When the sintered bodies of Examples 1g to 18g and Comparative Examples 1g to 3g were cut in various directions and their cut end faces were visually observed, neither of them found any sintering defects and was a sintered body of good quality. .

In addition, the relative density [100-porosity: unit (%)] and tensile strength [unit (N / mm 2)] of each sintered compact were measured. The results are shown in Tables 19 to 21 below.

                                                          (Metal composition: SUS316) CIP condition Temporary Sintering Condition / Main Sintering Condition Relative Density of Sintered Body [%] Tensile Strength of Sintered Body [N / mm2] Temperature [℃] Pressure [t / ㎠] atmosphere Temperature [℃] Hours [hr] Example 1 g 22 6 Ar gas under reduced pressure 10501300 12 99.2 560 Example 2g 22 50 Ar gas under reduced pressure 10501300 12 99.6 590 Example 3g 22 100 Ar gas under reduced pressure 10501300 12 99.9 620 Example 4 g 22 6 Ar gas under reduced pressure 11001300 12 98.8 540 Example 5 g 22 50 Ar gas under reduced pressure 10501250 12 99.2 560 Example 6 g 22 100 Ar gas 11301300 11.5 99.7 600 Comparative example 1 g - - Ar gas under reduced pressure 10501350 12.5 96.0 480 Under reduced pressure: pressure = 1 × 10 ^-3 Torr

                                                              (Metal composition: Ti) CIP condition Temporary Sintering Condition / Main Sintering Condition Relative Density of Sintered Body [%] Tensile Strength of Sintered Body [N / mm2] Temperature [℃] Pressure [t / ㎠] atmosphere Temperature [℃] Time [h4] Example 7 g 27 15 Ar gas under reduced pressure 10001150 12 99.2 630 Example 8 g 27 40 Ar gas under reduced pressure 10001150 12 99.4 640 Example 9g 27 80 Ar gas under reduced pressure 10001150 12 99.8 670 Example 10 g 27 15 Ar gas under reduced pressure 10801150 0.82 98.9 620 Example 11 g 27 40 Ar gas under reduced pressure 10001100 12 99.2 630 Example 12g 27 80 Ar gas under reduced pressure 10501200 11.5 99.5 650 Comparative Example 2g - - Ar gas under reduced pressure 10001220 12.5 96.5 530 Under reduced pressure: pressure = 1 × 10 ^-3 Torr

                                                    (Metal Composition: W-Ni-Cu Alloy) CIP condition Temporary Sintering Condition / Main Sintering Condition Relative Density of Sintered Body [%] Tensile Strength of Sintered Body [N / mm2] Temperature [℃] Pressure [t / ㎠] atmosphere Temperature [℃] Hours [hr] Example 13 g 35 8 Ar gas under reduced pressure 12001350 1.52 99.3 430 Example 14 g 35 30 Ar gas under reduced pressure 12001350 1.52 99.6 460 Example 15 g 35 65 Ar gas under reduced pressure 12001350 1.52 99.8 470 Example 16 g 35 8 Ar gas under reduced pressure 12001350 1.51.5 99.0 420 Example 17 g 35 30 Ar gas under reduced pressure 12001300 1.52 99.4 440 Example 18 g 35 65 Ar gas under reduced pressure 12001300 1.51.5 99.6 460 Comparative example 3 g - - Ar gas under reduced pressure 12001400 1.52.5 97.0 350 Under reduced pressure: pressure = 1 × 10 ^-3 Torr

As shown in each table, any of the sintered bodies of Examples 1g to 18g is more densified at a lower sintering temperature or a shorter sintering time than Comparative Examples 1g to 3g which do not pressurize the plasticized body.

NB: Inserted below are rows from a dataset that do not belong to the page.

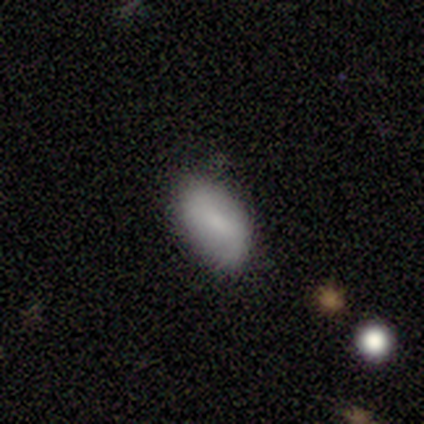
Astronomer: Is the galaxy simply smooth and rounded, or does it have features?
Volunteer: smooth — 71%.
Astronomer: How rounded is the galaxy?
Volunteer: in between — 100%.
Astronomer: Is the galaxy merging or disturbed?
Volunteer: none — 71%.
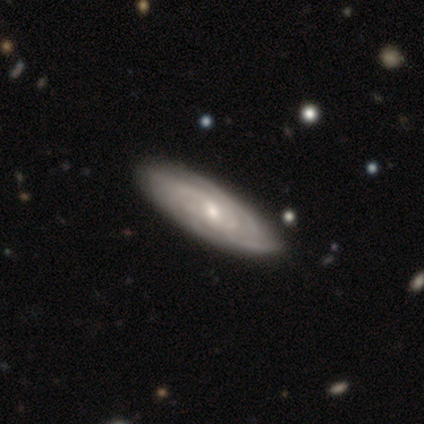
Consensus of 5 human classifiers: A featured or disk galaxy (100%) with no bar (67%), tight (67%) spiral arms (100%) and a small central bulge (67%).

Vote fractions:
- Smooth or featured? featured or disk: 100% / smooth: 0% / star or artifact: 0%
- Edge-on disk? no: 60% / yes: 40%
- Bar? no: 67% / weak: 33% / strong: 0%
- Spiral arms? yes: 100% / no: 0%
- Spiral winding? tight: 67% / medium: 33% / loose: 0%
- Spiral arm count? can't tell: 100% / 1: 0% / 2: 0% / 3: 0% / 4: 0% / more than 4: 0%
- Bulge size? small: 67% / moderate: 33% / dominant: 0% / large: 0% / none: 0%
- Merging? none: 60% / minor disturbance: 40% / major disturbance: 0% / merger: 0%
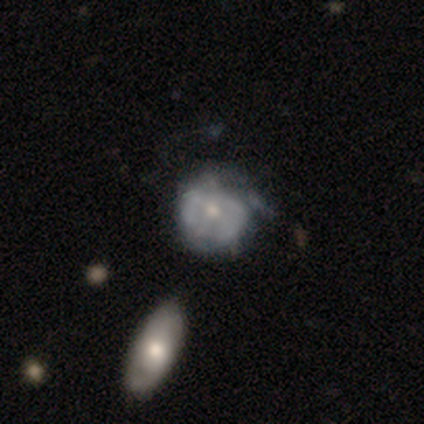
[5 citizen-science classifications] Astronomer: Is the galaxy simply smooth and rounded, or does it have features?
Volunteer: featured or disk — 60% (runner-up: smooth, 40%).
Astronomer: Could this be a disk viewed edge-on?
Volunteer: no — 100%.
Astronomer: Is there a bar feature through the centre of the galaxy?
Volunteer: no — 100%.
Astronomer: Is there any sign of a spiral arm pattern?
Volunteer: yes — 67%.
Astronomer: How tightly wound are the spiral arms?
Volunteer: tight — 100%.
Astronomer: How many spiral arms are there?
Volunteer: can't tell — 100%.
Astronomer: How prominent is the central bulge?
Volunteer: small — 67%.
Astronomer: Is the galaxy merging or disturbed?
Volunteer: minor disturbance — 40%, tied with major disturbance at 40%.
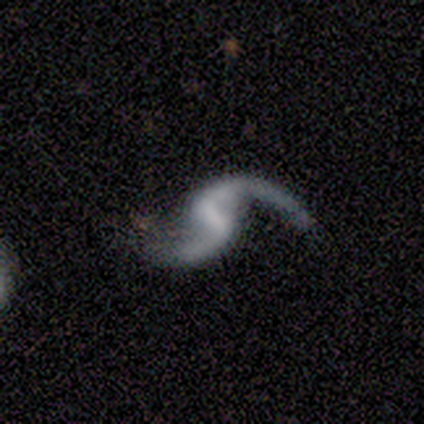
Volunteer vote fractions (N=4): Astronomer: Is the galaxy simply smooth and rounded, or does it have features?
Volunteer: featured or disk — 100%.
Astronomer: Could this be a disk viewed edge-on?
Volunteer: no — 100%.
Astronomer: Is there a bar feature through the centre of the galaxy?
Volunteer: weak — 50%.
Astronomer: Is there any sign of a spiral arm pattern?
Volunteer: yes — 100%.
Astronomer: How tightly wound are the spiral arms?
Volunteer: loose — 75%.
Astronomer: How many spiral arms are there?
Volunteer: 2 — 100%.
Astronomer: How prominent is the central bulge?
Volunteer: small — 50%.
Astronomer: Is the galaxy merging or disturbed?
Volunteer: none — 75%.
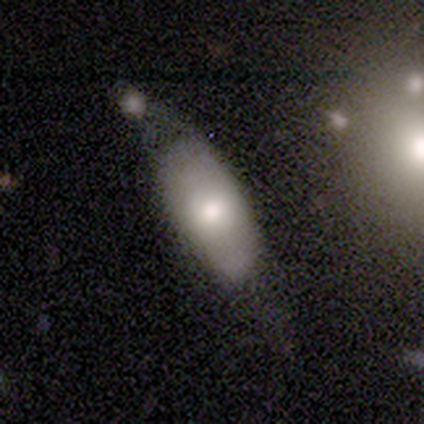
smooth-or-featured: smooth: 60% | featured or disk: 40% | star or artifact: 0%
  how-rounded: in between: 100% | round: 0% | cigar-shaped: 0%
  merging: none: 80% | minor disturbance: 20% | major disturbance: 0% | merger: 0%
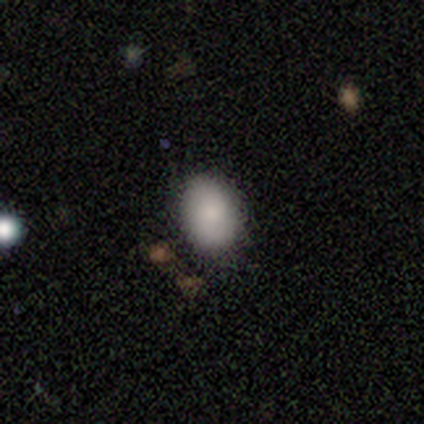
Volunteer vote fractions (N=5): smooth 100%, featured or disk 0%, star or artifact 0%. Down the decision tree: how rounded — in between (80%); merging — none (60%).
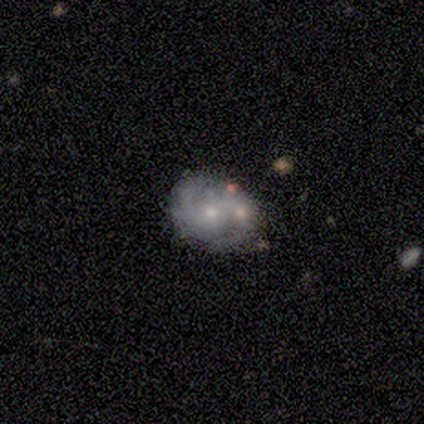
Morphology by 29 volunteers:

It is confirmed that the mechanical strength is improved.

(Example 1h)

A sintered body (200 pieces) was produced in the same manner as in Example 1 g, except that a void of 5.1 mm in diameter x 10.2 mm in depth (a target dimension after main sintering: 5 mm in diameter x 10 mm in depth) was formed in the center of the plastic body after pressing. do.

(Example 2h)

A sintered body (200 pieces) was produced in the same manner as in Example 2g, except that voids having the same dimensions as those of Example 1h were formed in the center of the plastic sintered body after pressing.

(Example 3h)

A sintered body (200 pieces) was produced in the same manner as in Example 3g, except that voids having the same dimensions as those in Example 1h were formed in the center of the plastic sintered body after pressing.

(Example 4h)

A sintered body (200 pieces) was produced in the same manner as in Example 4g, except that voids having the same dimensions as those in Example 1h were formed in the center of the plasticized body after pressing.

(Example 5h)

A sintered body (200 pieces) was produced in the same manner as in Example 5g, except that voids having the same dimensions as those in Example 1h were formed in the center of the plastic body after pressing.

(Example 6h)

A sintered body (200 pieces) was produced in the same manner as in Example 6g, except that voids having the same dimensions as those in Example 1h were formed in the center of the plastic body after pressing.

(Comparative Example 1h)

The sintered bodies (200 pieces) were prepared in the same manner as in Comparative Example 1g, except that voids having a diameter of 5.15 mm ø x a depth of 10.3 mm (a target dimension after the main sintering: a diameter of 5 mm ø x a depth of 10 mm) were formed in the center of the plastic compact (not pressurized). ).

(Example 7h)

A sintered body (200 pieces) was produced in the same manner as in Example 7g, except that a void of 5.1 mm in diameter x 10.2 mm in depth (a target dimension after main sintering: 5 mm in diameter x 10 mm in depth) was formed in the center of the plastic body after pressing. do.

(Example 8h)

A sintered body (200 pieces) was produced in the same manner as in Example 8g, except that voids having the same dimensions as those of Example 7h were formed in the center of the plastic sintered body after pressing.

(Example 9h)

A sintered body (200 pieces) was produced in the same manner as in Example 9g, except that voids having the same dimensions as those of Example 7h were formed in the center of the plastic sintered body after pressing.

(Example 10h)

A sintered body (200 pieces) was produced in the same manner as in Example 10g, except that voids having the same dimensions as those of Example 7h were formed in the center of the plasticized body after pressing.

(Example 11h)

A sintered body (200 pieces) was produced in the same manner as in Example 11g, except that voids having the same dimensions as those of Example 7h were formed in the center of the plastic sintered body after pressing.

(Example 12h)

A sintered body (200 pieces) was produced in the same manner as in Example 12g, except that voids having the same dimensions as those of Example 7h were formed in the center of the plastic sintered body after pressing.

(Comparative Example 2h)

A sintered body (200 pieces) was produced in the same manner as in Comparative Example 2g, except that a void of 5.15 mm in diameter x 10.3 mm in depth (target dimension after main sintering: 5 mm in diameter x 10 mm in depth) was formed in the center of the plastic body.

(Example 13h)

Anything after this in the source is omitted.